In the lines below, look for "empêchez". Copy each line where it appears.

--

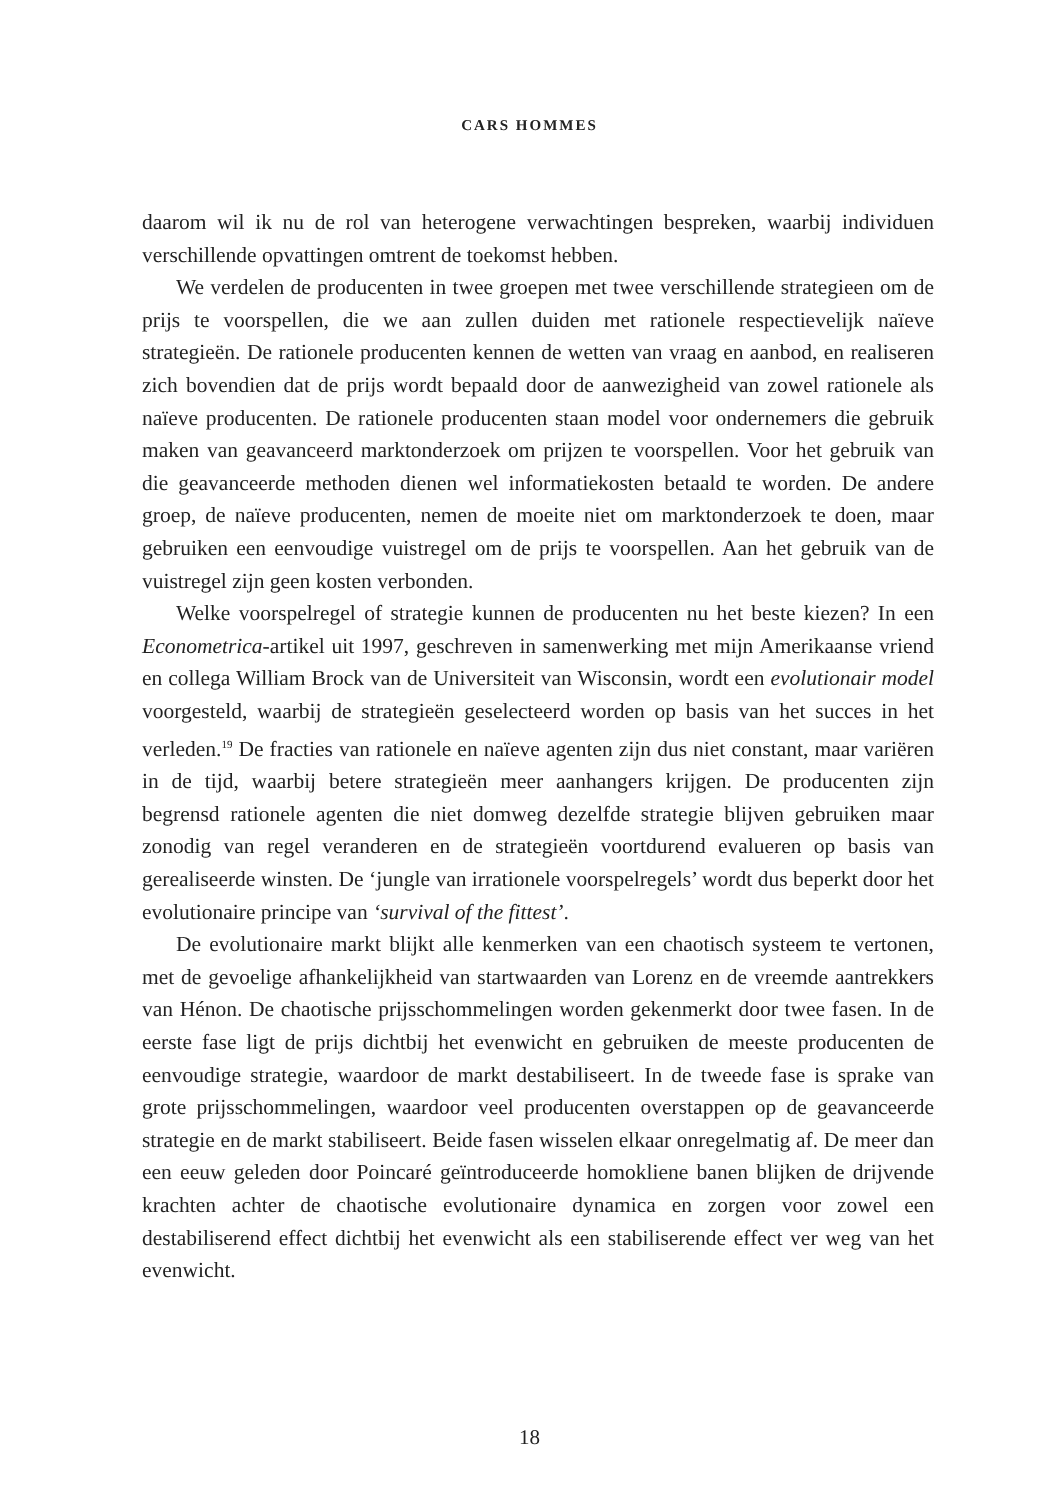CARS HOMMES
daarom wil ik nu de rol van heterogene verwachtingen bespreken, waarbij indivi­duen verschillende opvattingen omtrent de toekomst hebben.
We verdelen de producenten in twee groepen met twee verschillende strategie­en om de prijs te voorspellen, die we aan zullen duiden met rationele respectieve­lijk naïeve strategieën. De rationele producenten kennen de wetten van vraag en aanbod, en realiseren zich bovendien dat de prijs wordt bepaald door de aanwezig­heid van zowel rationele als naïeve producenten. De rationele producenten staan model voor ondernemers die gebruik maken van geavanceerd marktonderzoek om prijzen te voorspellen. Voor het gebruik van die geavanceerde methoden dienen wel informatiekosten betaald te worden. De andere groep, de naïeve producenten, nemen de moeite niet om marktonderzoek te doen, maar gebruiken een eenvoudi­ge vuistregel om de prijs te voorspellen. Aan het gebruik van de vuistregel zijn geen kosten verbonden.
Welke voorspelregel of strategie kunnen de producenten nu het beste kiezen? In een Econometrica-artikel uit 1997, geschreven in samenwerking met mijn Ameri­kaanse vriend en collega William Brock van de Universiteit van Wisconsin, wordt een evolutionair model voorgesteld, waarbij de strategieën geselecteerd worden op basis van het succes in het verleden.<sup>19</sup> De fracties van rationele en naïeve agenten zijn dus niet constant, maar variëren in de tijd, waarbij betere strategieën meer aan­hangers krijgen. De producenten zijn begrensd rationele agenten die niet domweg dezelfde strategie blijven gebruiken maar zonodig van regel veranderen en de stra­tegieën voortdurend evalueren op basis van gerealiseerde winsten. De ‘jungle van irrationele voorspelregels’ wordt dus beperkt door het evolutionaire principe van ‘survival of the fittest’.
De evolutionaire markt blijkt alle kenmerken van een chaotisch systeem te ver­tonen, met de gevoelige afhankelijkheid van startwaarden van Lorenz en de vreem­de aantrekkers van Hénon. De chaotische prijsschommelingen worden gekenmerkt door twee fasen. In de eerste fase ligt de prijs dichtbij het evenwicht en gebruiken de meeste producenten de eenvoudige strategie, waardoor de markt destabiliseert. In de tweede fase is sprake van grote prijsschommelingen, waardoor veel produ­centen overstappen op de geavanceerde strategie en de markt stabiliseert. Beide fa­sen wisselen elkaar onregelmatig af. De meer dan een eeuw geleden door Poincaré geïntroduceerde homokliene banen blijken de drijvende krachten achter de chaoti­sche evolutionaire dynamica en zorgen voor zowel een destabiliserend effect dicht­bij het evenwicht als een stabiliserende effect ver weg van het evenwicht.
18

--

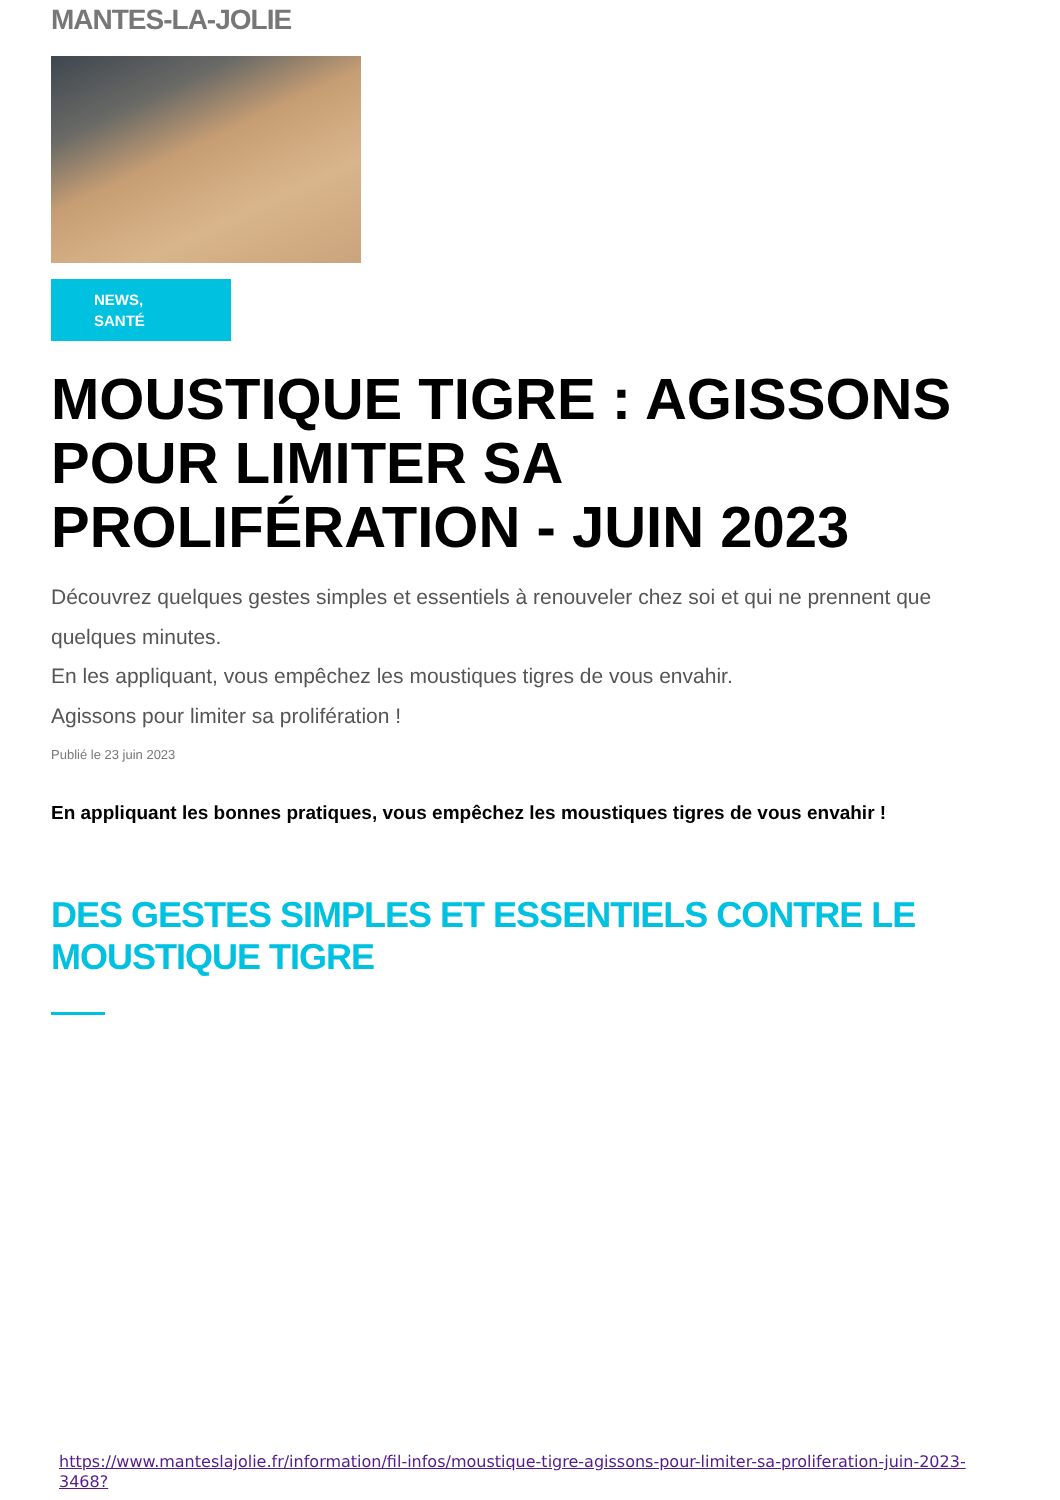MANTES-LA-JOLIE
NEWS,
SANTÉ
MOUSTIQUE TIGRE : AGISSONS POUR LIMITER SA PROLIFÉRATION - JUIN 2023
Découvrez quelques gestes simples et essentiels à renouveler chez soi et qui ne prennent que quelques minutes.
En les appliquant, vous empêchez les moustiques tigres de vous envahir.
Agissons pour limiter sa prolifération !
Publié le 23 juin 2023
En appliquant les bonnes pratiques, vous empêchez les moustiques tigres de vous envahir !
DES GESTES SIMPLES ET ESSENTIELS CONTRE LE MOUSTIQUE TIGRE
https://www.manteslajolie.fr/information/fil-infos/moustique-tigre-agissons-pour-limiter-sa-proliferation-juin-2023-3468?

--

### WRITTEN RESPONSE
En les appliquant, vous empêchez les moustiques tigres de vous envahir.
En appliquant les bonnes pratiques, vous empêchez les moustiques tigres de vous envahir !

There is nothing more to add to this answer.